SET TASK 1
According to the SeqBoat README on LRA tasks, what hardware was Path-X tested on?

SUPPLIED TEXT

Skip to content

Latest commit

 

History

History
136 lines (124 loc) · 6.85 KB

README.lra.md

File metadata and controls

136 lines (124 loc) · 6.85 KB

SeqBoat on LRA tasks

LRA Data

Download the processed data. The original data is from the LRA repo.

Train SeqBoat on a LRA task

The cmd-args and hyperparams are tested on one Nvidia V100 GPU with 32GB of memory or two Nvidia A5000 GPUs with 24GB of memory for each task, except Path-X which is tested on 8 x V100 GPUs.

# Set up training envs.
seed=$SEED

DATA=/path/to/data-dir
SAVE=path/to/save-dir
CHUNK=chunk size # Bidirectional working memory size = 2 x chunk_size
# ListOps
model=slag_lra_listop
python -u train.py ${DATA} \
    --seed $seed --ddp-backend c10d --find-unused-parameters \
    -a ${model} --task lra-text --input-type text \
    --encoder-layers 6 --n-dim 16 --chunk-size $CHUNK \
    --activation-fn 'silu' --attention-activation-fn 'softmax' \
    --norm-type 'layernorm' --sen-rep-type 'mp' \
    --criterion lra_cross_entropy --best-checkpoint-metric accuracy --maximize-best-checkpoint-metric \
    --optimizer adam --lr 0.004 --adam-betas '(0.9, 0.98)' --adam-eps 1e-8 --clip-norm 1.0 \
    --dropout 0.1 --attention-dropout 0.0 --act-dropout 0.0 --weight-decay 0.001 \
    --batch-size 64 --sentence-avg --update-freq 1 --max-update 90000 \
    --lr-scheduler linear_decay --total-num-update 90000 --end-learning-rate 0.0 \
    --warmup-updates 27000 --warmup-init-lr '1e-07' --init-temp-scale 0.3 \
    --keep-last-epochs 1 --required-batch-size-multiple 1 \
    --save-dir ${SAVE} --log-format simple --log-interval 100 --num-workers 0 \
    --encoder-ffn-embed-dim -1 
# Text (IMDB)

Dataset records

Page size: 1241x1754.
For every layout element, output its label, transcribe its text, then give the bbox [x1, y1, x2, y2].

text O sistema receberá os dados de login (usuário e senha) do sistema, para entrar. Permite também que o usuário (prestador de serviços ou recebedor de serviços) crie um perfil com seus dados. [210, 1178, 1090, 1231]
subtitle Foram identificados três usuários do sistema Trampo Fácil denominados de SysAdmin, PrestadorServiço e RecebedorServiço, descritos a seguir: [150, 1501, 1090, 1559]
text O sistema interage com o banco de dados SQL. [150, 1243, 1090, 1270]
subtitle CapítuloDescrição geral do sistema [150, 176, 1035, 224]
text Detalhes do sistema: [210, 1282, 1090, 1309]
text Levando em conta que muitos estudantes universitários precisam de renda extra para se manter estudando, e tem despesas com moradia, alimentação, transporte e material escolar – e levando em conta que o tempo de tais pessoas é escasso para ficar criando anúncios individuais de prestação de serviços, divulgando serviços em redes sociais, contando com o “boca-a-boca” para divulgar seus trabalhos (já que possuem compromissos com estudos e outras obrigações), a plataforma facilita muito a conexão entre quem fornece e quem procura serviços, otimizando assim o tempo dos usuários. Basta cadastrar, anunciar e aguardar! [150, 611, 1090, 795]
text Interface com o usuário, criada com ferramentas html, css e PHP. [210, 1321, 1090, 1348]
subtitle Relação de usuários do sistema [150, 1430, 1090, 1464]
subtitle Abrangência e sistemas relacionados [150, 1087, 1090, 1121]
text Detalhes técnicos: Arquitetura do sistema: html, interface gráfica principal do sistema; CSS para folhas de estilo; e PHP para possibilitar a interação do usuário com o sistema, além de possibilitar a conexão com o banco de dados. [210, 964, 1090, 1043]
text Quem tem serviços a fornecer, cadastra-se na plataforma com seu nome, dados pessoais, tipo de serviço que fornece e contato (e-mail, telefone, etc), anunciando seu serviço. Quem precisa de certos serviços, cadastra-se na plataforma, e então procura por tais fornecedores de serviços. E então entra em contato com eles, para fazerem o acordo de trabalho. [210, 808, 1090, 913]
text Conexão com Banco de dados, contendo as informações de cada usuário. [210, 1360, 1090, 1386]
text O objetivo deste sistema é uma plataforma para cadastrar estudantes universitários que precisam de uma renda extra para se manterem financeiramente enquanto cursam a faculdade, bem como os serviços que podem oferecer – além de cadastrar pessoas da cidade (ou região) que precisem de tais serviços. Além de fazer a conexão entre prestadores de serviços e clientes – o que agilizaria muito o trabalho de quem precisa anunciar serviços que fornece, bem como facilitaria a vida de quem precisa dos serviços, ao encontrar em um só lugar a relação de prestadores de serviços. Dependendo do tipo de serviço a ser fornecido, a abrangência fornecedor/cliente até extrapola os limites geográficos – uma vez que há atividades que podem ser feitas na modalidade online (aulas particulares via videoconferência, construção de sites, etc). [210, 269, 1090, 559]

SET TASK 2
Please give the part of the dataset records that opens with their first line and closes with the line containing "For every layout" as a JSON list of strings, one string per line, leaving out blank lines.

WRITTEN SOLUTION 1
Path-X was tested on 8 x V100 GPUs.

WRITTEN SOLUTION 2
[
  "Page size: 1241x1754.",
  "For every layout element, output its label, transcribe its text, then give the bbox [x1, y1, x2, y2]."
]